**Collected data:**
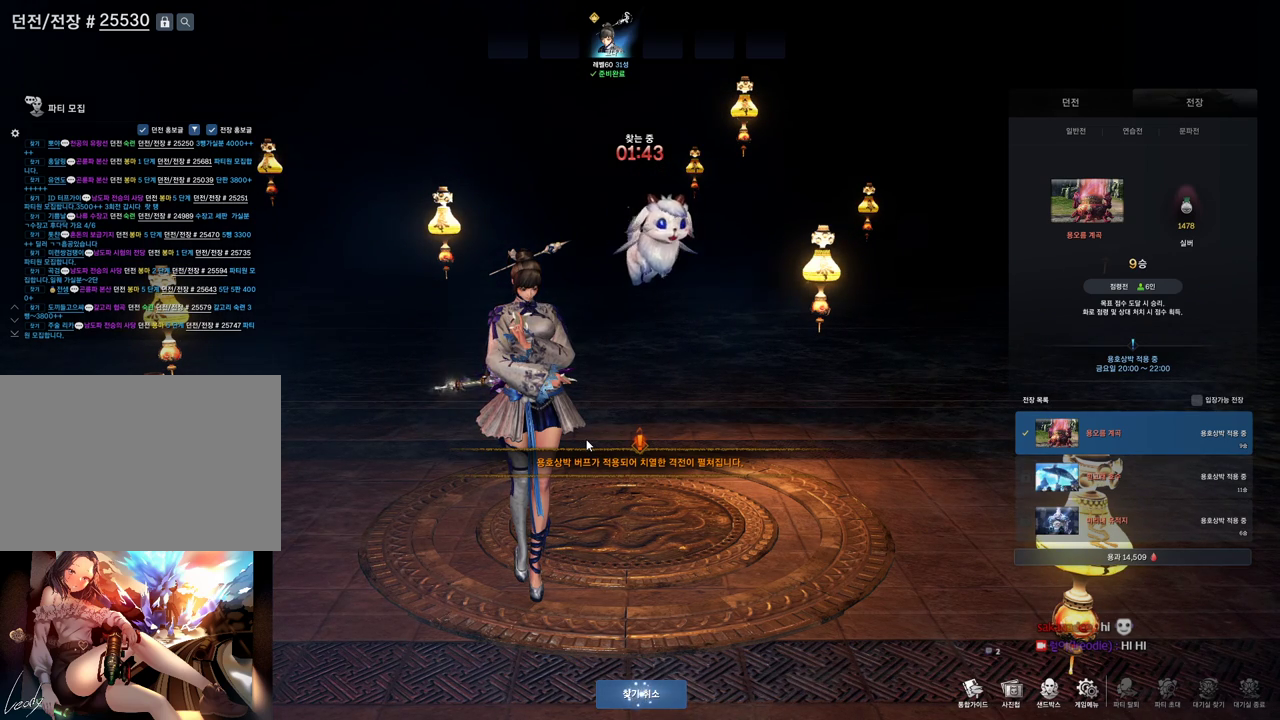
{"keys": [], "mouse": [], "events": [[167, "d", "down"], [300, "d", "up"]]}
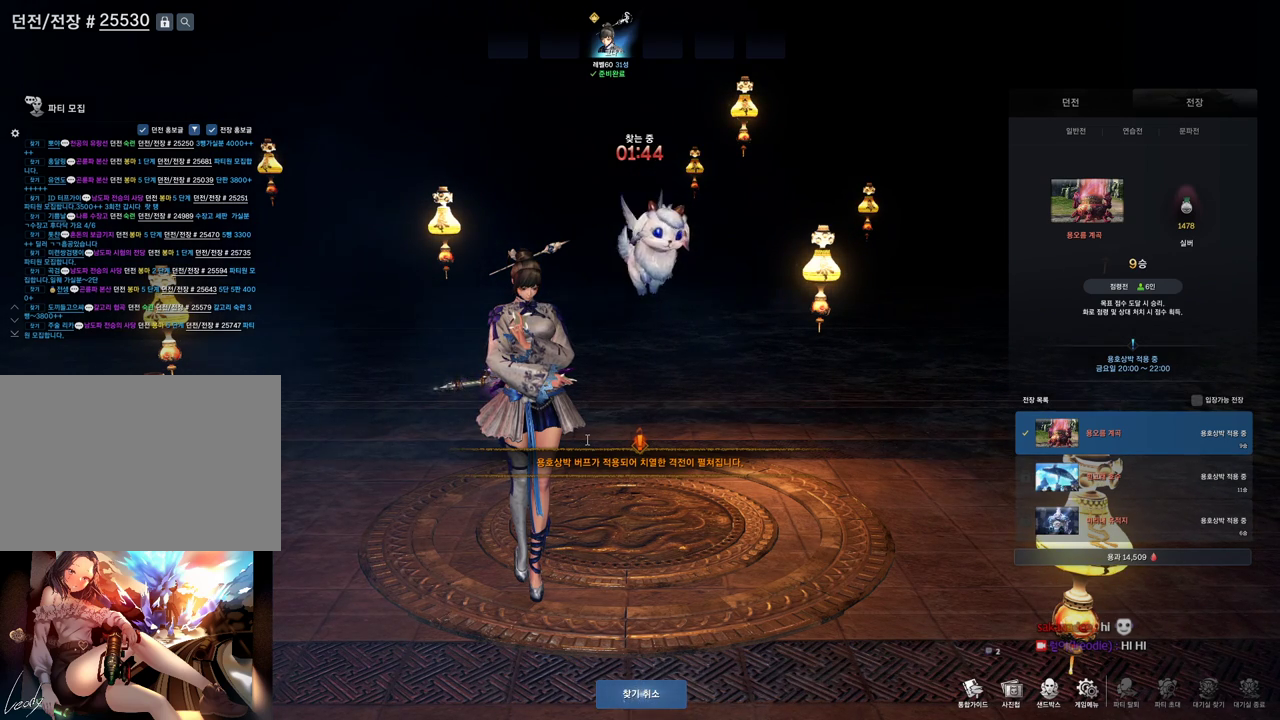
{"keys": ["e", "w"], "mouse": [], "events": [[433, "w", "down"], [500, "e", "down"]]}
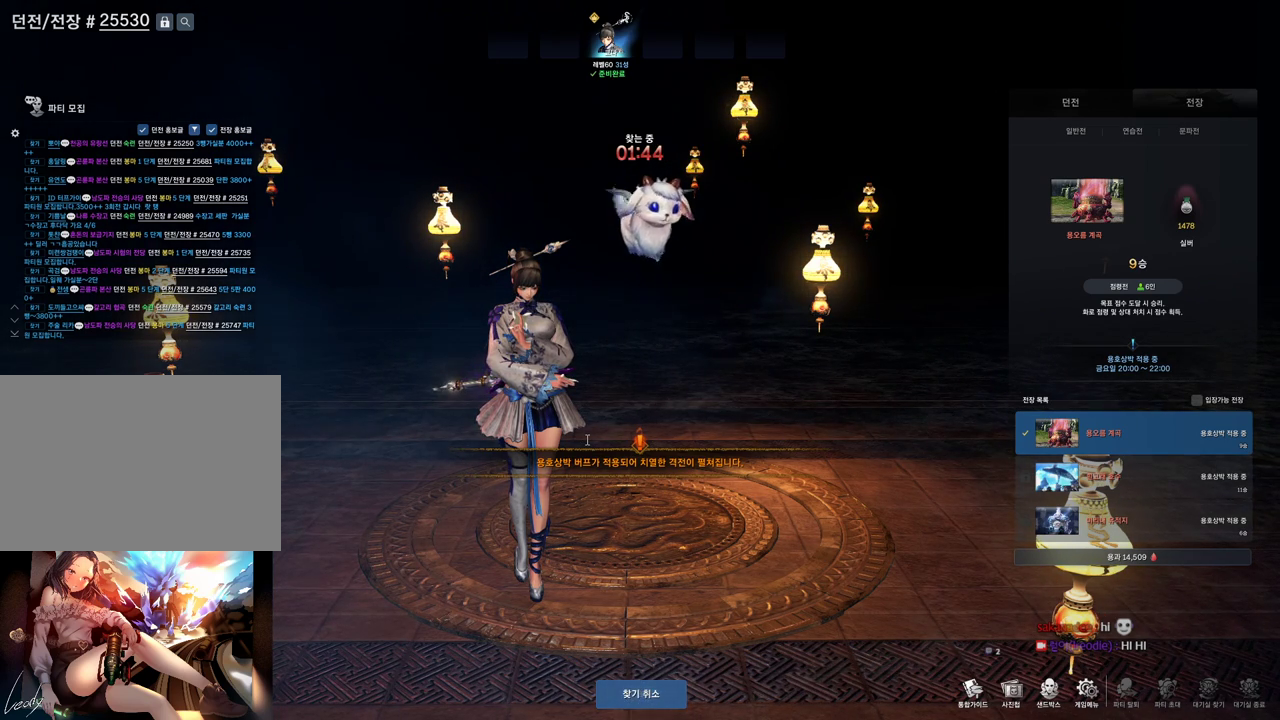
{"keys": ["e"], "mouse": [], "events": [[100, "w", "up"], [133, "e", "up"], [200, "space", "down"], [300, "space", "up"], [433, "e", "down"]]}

**What to produce:** Write out the whole listing exactly. Pictures stay out.

**Answer to this exercise:**
{"keys": [], "mouse": [], "events": [[167, "d", "down"], [300, "d", "up"]]}
{"keys": ["e", "w"], "mouse": [], "events": [[433, "w", "down"], [500, "e", "down"]]}
{"keys": ["e"], "mouse": [], "events": [[100, "w", "up"], [133, "e", "up"], [200, "space", "down"], [300, "space", "up"], [433, "e", "down"]]}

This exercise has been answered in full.